From the 3rd century A.D. a Roman settlement is known to have existed in the Hardt Forest to the north. This was discovered in 1954 during the construction of the NATO Headquarters northwest of Rheindahlen. Clues as to Roman settlements were found inter alia at Genholland, Genhülsen, Griesbarth, Hilderath, Merreter and Peel, including a 2nd-century, metre-high matrona stone discovered in 1961 and probably the remains of a road. In 2010, excavations uncovered cellar vaults and buildings which were dated to the period from the 10th to the 13th centuries. In addition there were early mediaeval motte castles in Mennrath, Sittard and Schriefershof.

=== Etymology ===
The original name of Rheindahlen was Dale, which appeared probably in the 9th or 10th centuries when terrain names for settlements was common. The word Dale is derived in this case from Dal, which means "valley" or "hollow" and is similar to the English word "dale".

Whilst the name Dalen was used until around 1500 and at the latest until 1700, it changed in the early 18th century to Dahlen. Due to the number of places with the name Dahl, Dalheim, Dalem and Dalhem it became increasingly difficult for postal services, which began around 1870, to distinguish between the individual settlements. Because of the location of Dahlen in the Rhine Province of Prussia, it was decided to rename the town Rheindahlen. This was authorised by an act by the Prussian king, William I dated 24 December 1877. The act was published in the Prussian Ministerial Record on 15 February 1878.

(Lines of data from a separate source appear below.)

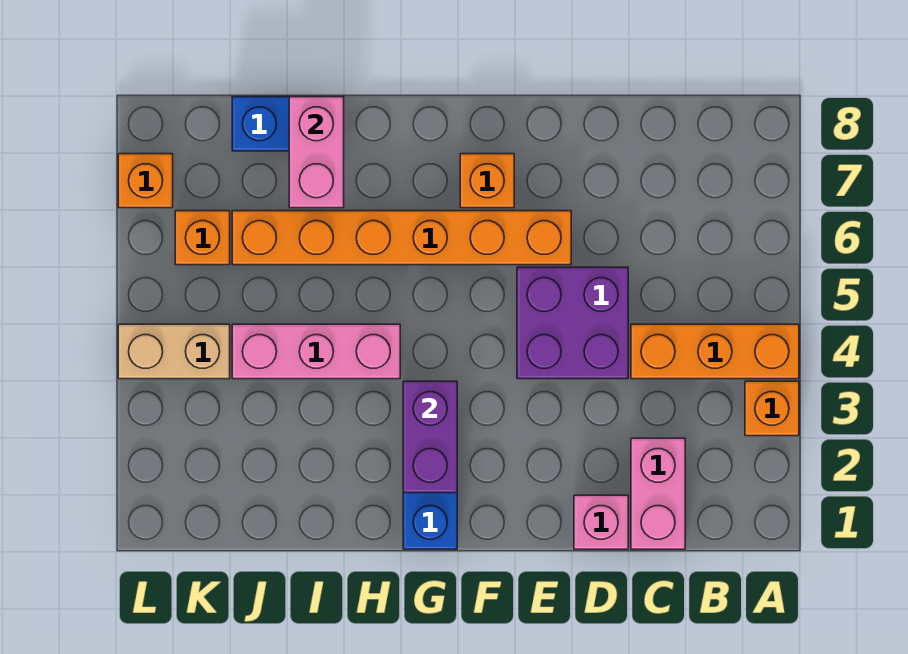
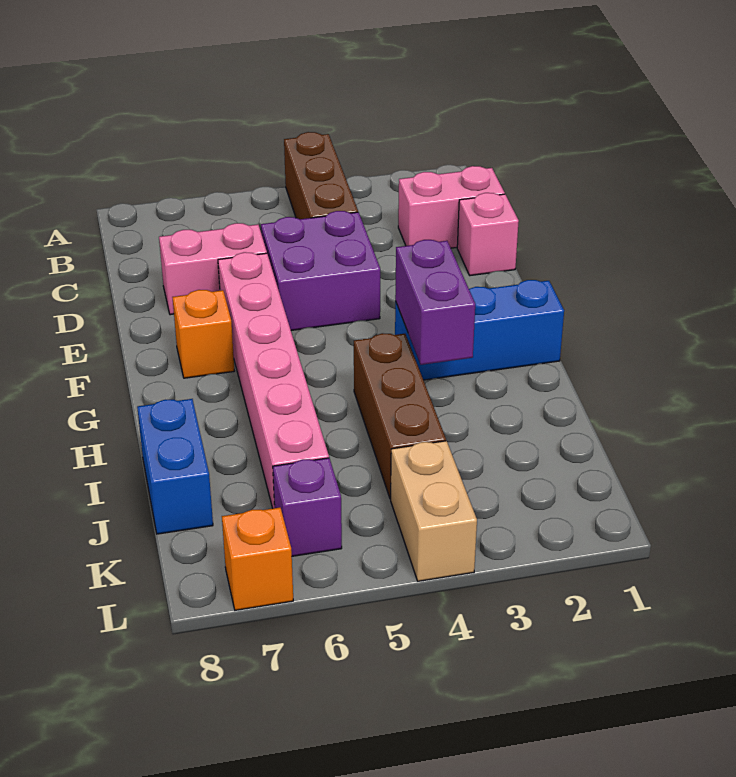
orange brick A3 level 1 -> none
orange brick A4:C4 level 1 -> brown brick A4:C4 level 1
orange brick E6:J6 level 1 -> pink brick E6:J6 level 1
purple brick G2:G3 level 2 -> purple brick G3:H3 level 2
pink brick H4:J4 level 1 -> brown brick H4:J4 level 1
pink brick I7:I8 level 2 -> pink brick D6:D7 level 1
orange brick K6 level 1 -> purple brick K6 level 1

In the early 20th century the municipal authorities of the town of Rheindahlen advised that Rheindahlen should be incorporated into the town of Gladbach. The then Lord Mayor of Gladbach, Hermann Piecq planned the incorporation of Neuwerk, Gladbach-Land and Rheindahlen. This happened on 18 July 1921 and thus Rheindahlen lost its independence and from then on was called M.Gladbach-Rheindahlen. After the Second World War the name became Rheindahlen.

=== Manorialism ===
Dalen was first mentioned in 861 as a village (Lat.: villa) in the Mühlgau (Lat.: pago molense), which belonged to the Bishopric of Liège. Six years later it is recorded as Dalon, a clearance settlement probably on a royal estate in the time of the Carolingians. Etymologically Dalen derives from Delle or "small valley". In the archives of Prüm Abbey is the copy of a document according to which King Lothair II exchanged goods and estates on 20 January 867 with Otbert, a vassal of Count II from the Eifelgau. Amongst other things, the king transferred to him in the Moselgau in the March of wanolon an Amt as a fief of Sigar:
in pago moslense in commarca wanolon benificium Sigari…
 Due to this translation error, Dalon was incorrectly held to be the present day Rheindahlen. However, it is more likely that Spangdahlem near Prüm in the Eifel was meant. A clue to that are the surviving records of the Cologne abbey of Cunibert, which describe tithe rights of the abbey in Wehlen on the Moselle. Another indication that Dalon was not the later Dahlen is reinforced by the fact that neither in the present day Rheindahlen itself nor the surrounding villages have any traces from the time of the Carolingians or the Merovingians been found.